Try it →
Your output should be the lines of the data that follow, reproduced exactly from the first through the line bearing "живописной. В портрете мальчика ход".
Top of Records supplied
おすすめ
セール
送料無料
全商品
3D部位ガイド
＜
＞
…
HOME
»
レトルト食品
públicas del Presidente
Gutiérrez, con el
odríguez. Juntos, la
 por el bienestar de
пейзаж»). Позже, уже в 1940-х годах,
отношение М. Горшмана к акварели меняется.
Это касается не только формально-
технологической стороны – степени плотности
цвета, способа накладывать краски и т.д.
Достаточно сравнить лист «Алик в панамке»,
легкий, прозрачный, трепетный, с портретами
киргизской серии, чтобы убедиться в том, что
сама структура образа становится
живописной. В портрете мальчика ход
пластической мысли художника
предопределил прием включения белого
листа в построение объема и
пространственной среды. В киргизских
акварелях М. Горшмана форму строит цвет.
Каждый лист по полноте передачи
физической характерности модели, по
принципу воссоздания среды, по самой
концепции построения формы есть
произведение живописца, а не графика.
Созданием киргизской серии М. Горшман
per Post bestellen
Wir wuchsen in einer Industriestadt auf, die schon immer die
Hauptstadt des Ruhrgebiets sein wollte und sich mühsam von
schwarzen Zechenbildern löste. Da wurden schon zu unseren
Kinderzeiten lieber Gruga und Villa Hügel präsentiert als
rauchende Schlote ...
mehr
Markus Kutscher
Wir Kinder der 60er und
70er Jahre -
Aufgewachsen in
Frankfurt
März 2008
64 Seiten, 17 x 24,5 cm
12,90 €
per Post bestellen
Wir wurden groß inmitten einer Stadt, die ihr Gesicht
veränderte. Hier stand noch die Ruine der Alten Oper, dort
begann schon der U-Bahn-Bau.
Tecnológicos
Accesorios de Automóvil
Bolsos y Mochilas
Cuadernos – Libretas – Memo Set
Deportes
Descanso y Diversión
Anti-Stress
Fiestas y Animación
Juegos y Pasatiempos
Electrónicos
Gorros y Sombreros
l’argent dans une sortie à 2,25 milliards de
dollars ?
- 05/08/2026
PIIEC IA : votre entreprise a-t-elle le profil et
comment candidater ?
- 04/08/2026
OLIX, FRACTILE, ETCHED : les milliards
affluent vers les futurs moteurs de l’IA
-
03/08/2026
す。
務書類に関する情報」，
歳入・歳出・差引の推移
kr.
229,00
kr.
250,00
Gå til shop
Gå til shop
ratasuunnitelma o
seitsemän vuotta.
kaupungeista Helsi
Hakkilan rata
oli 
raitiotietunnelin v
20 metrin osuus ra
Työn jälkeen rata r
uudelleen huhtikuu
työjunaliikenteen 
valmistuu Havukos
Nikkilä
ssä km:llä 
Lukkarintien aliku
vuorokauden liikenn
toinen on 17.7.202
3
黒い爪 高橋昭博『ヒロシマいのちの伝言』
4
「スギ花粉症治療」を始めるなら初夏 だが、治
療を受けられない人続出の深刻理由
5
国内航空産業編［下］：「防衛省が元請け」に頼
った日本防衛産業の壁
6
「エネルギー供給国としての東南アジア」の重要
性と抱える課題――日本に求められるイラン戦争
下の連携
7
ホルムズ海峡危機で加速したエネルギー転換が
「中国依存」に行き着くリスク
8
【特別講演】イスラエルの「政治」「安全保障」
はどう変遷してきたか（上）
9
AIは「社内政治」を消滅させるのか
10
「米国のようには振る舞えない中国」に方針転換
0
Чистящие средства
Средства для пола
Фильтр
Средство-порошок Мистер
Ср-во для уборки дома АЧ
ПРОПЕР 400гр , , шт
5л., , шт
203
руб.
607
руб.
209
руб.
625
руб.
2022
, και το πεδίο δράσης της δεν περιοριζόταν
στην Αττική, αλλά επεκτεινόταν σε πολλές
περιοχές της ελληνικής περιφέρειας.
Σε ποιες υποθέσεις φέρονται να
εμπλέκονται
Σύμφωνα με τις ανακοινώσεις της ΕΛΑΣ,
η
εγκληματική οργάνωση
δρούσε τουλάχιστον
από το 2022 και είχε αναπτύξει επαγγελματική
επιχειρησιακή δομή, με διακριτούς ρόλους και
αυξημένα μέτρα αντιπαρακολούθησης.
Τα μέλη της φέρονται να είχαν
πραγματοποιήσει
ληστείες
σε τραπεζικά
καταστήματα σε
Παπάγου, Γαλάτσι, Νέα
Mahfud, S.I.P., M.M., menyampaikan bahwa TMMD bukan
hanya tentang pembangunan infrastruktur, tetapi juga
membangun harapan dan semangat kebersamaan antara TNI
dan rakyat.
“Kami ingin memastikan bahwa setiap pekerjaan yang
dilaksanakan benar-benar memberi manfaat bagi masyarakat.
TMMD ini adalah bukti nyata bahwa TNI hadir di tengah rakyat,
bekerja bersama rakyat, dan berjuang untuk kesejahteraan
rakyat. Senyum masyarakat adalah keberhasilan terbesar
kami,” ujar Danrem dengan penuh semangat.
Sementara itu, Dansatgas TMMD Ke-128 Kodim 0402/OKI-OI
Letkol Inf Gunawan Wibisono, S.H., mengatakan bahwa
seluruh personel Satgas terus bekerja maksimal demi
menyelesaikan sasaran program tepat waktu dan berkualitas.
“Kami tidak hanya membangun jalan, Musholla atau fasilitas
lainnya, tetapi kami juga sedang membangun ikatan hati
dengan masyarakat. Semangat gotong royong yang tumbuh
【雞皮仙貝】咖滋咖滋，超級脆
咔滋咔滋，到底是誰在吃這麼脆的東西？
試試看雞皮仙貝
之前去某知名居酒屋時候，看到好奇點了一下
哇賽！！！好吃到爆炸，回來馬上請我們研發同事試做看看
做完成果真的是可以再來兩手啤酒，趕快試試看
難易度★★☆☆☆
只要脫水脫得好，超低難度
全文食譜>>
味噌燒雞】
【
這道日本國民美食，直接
Bottom of Records supplied
Task output →
おすすめ
セール
送料無料
全商品
3D部位ガイド
＜
＞
…
HOME
»
レトルト食品
públicas del Presidente
Gutiérrez, con el
odríguez. Juntos, la
 por el bienestar de
пейзаж»). Позже, уже в 1940-х годах,
отношение М. Горшмана к акварели меняется.
Это касается не только формально-
технологической стороны – степени плотности
цвета, способа накладывать краски и т.д.
Достаточно сравнить лист «Алик в панамке»,
легкий, прозрачный, трепетный, с портретами
киргизской серии, чтобы убедиться в том, что
сама структура образа становится
живописной. В портрете мальчика ход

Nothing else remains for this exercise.